On the nature of the Cygnus X-2 like Z-track sources

TL;DR

This paper explains the behavior of Cygnus X-2 like Z-track sources using an extended accretion disk corona model, linking radiation pressure, jet formation, and unstable nuclear burning to observed spectral and timing features.

Contribution

It introduces a comprehensive model connecting radiation pressure, disk disruption, jet launching, and nuclear burning in Cygnus X-2 like sources, supported by spectral and QPO analysis.

Findings

High radiation pressure correlates with jet launching.

Flaring results from unstable nuclear burning.
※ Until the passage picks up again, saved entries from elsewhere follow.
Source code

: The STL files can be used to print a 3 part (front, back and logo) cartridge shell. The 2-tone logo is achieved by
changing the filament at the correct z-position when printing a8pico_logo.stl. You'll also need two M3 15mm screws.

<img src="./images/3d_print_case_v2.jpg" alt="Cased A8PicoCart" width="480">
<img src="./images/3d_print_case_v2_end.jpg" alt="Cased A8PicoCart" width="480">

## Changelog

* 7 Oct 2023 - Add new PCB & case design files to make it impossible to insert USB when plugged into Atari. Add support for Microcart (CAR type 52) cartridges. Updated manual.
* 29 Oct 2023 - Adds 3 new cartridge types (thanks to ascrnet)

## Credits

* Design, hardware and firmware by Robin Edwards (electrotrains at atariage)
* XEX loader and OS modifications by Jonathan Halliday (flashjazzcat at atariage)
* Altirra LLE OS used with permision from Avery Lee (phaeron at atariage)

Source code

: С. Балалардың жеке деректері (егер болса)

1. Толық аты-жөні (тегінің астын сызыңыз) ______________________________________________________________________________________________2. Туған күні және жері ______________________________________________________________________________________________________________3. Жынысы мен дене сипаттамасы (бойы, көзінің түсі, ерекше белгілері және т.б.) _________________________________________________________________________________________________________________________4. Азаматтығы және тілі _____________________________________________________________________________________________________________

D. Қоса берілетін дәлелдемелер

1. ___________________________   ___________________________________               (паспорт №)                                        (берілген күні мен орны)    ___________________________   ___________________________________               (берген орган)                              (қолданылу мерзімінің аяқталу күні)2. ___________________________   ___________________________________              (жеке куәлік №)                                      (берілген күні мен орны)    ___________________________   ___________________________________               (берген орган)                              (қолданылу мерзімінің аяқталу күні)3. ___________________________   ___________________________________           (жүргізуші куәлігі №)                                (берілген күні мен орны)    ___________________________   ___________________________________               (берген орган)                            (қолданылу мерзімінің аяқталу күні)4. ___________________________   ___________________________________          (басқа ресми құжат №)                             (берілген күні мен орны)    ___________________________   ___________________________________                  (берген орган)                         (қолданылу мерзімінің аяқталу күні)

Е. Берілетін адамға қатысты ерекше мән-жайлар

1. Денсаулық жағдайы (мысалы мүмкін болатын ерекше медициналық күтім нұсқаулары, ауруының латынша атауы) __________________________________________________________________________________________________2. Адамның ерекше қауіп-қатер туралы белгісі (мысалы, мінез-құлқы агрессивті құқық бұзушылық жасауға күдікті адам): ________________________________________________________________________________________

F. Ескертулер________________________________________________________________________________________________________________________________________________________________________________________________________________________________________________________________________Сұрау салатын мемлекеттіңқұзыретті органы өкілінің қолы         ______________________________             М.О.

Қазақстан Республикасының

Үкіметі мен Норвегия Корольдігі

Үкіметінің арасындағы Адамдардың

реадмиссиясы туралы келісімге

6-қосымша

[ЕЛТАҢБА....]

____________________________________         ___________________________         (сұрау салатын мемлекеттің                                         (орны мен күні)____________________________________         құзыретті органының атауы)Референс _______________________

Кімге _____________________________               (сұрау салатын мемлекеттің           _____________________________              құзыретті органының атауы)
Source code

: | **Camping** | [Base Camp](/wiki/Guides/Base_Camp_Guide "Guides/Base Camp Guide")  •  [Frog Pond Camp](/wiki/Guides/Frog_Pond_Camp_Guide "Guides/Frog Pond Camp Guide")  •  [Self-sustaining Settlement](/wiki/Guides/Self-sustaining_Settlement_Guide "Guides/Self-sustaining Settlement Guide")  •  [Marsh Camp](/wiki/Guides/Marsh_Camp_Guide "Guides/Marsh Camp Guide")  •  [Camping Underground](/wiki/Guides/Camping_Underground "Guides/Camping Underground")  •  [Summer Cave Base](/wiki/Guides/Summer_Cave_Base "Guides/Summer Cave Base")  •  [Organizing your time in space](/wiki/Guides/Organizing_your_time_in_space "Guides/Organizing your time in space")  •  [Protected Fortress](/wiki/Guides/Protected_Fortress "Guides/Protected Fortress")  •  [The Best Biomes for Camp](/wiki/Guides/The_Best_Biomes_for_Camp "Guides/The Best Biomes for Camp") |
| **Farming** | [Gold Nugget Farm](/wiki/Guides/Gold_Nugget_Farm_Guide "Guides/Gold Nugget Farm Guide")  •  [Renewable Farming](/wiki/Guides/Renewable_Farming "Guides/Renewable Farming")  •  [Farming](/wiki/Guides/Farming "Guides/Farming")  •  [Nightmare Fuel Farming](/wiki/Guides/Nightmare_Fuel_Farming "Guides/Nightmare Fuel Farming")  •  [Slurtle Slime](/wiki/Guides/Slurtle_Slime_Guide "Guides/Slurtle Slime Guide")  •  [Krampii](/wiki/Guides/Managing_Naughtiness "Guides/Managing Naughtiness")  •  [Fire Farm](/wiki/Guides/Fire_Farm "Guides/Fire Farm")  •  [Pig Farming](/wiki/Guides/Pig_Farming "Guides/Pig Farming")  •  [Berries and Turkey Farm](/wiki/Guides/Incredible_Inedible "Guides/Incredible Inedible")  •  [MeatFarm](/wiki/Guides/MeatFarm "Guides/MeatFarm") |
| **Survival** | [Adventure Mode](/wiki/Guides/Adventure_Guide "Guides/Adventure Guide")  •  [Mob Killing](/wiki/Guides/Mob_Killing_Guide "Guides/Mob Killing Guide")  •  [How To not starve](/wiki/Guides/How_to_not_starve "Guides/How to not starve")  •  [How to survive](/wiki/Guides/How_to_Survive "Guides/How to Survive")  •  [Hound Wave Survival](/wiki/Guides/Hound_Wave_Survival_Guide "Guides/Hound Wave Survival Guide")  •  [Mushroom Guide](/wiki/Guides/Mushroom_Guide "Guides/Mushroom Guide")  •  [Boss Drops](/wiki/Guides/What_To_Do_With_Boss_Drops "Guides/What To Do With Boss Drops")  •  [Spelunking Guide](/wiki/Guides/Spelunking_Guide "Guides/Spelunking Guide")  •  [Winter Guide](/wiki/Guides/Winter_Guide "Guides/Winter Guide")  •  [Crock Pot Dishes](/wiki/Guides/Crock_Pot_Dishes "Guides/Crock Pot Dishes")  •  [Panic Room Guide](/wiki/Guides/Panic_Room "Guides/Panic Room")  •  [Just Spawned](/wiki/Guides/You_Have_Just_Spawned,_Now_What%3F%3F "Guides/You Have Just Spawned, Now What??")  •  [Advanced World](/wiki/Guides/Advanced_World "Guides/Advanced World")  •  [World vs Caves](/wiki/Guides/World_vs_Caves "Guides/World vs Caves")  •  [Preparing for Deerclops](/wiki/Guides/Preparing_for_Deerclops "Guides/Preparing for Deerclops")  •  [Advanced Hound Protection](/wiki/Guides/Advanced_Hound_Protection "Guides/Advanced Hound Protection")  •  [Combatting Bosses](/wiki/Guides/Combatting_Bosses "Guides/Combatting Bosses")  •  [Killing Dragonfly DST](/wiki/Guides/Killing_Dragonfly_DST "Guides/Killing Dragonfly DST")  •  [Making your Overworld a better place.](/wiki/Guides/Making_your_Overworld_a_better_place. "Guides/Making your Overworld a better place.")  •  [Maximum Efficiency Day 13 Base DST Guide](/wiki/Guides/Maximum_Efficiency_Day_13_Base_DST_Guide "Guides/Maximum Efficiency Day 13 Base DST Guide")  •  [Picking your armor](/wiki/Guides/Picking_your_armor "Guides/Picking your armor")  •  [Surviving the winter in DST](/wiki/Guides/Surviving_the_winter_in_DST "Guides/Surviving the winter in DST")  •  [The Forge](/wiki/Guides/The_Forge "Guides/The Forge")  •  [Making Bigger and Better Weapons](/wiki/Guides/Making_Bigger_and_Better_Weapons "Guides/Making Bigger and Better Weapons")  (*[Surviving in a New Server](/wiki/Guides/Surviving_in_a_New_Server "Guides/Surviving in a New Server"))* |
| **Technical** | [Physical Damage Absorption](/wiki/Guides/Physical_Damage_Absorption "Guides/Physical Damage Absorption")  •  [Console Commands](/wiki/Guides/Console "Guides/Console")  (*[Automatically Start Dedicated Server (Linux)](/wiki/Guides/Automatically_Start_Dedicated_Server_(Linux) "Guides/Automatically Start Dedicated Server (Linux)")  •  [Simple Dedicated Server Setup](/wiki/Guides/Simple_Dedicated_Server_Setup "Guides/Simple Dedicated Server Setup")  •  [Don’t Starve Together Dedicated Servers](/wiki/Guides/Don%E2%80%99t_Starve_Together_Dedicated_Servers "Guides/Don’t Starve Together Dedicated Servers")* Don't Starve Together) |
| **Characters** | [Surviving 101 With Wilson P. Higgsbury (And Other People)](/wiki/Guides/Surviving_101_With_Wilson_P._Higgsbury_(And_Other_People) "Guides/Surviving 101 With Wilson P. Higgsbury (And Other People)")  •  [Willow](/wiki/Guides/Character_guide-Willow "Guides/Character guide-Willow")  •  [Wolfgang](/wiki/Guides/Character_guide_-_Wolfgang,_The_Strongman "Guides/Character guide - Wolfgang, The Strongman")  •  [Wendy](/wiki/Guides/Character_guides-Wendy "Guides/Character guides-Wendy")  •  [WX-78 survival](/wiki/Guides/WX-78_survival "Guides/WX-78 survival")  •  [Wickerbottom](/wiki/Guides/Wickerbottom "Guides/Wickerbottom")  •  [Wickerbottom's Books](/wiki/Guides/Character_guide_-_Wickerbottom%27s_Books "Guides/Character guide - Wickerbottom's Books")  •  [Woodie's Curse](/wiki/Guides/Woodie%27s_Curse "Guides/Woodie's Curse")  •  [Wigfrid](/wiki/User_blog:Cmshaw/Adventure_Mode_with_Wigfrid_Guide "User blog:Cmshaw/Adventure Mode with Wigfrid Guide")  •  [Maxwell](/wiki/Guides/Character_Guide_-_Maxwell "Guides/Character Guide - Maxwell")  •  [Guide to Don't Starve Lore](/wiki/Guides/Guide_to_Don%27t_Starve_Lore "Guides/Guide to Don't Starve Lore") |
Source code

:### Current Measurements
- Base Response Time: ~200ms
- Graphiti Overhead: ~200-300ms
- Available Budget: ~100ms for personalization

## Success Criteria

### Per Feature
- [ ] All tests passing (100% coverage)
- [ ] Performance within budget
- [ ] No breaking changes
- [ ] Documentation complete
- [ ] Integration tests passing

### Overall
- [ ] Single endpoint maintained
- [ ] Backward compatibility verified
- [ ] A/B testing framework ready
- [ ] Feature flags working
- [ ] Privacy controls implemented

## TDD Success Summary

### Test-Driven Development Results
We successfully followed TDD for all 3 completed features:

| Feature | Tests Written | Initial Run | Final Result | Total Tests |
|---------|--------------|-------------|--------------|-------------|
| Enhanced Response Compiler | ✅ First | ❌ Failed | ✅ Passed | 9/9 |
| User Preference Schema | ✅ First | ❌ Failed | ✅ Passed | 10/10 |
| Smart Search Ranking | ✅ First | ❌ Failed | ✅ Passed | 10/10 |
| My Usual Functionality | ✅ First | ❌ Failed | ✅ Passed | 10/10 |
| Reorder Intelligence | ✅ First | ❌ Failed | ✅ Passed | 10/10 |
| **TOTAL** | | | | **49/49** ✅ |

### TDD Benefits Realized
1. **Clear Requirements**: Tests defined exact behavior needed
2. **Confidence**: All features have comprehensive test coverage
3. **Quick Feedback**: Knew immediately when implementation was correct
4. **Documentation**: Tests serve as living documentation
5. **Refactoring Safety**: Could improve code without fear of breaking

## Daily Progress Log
Inner disk radius varies with radiation pressure.

Abstract

Based on the results of applying the extended ADC emission model for low mass X-ray binaries to three Z-track sources: GX340+0, GX5-1 and CygX-2, we propose an explanation of the CygnusX-2 like Z-track sources. The Normal Branch is dominated by the increasing radiation pressure of the neutron star caused by a mass accretion rate that increases between the soft apex and the hard apex. The radiation pressure continues to increase on the Horizontal Branch becoming several times super-Eddington. We suggest that this disrupts the inner accretion disk and that part of the accretion flow is diverted vertically forming jets which are detected by their radio emission on this part of the Z-track. We thus propose that high radiation pressure is the necessary condition for the launching of jets. On the Flaring Branch there is a large increase in the neutron star blackbody luminosity at constant mass accretion rate indicating an additional energy source on the neutron star. We find that there is good agreement between the mass accretion rate per unit emitting area of the neutron star mdot at the onset of flaring and the theoretical critical value at which burning becomes unstable. We thus propose that flaring in the CygnusX-2 like sources consists of unstable nuclear burning. Correlation of measurements of kilohertz QPO frequencies in all three sources with spectral fitting results leads to the proposal that the upper kHz QPO is an oscillation always taking place at the inner accretion disk edge, the radius of which increases due to disruption of the disk by the high radiation pressure of the neutron star.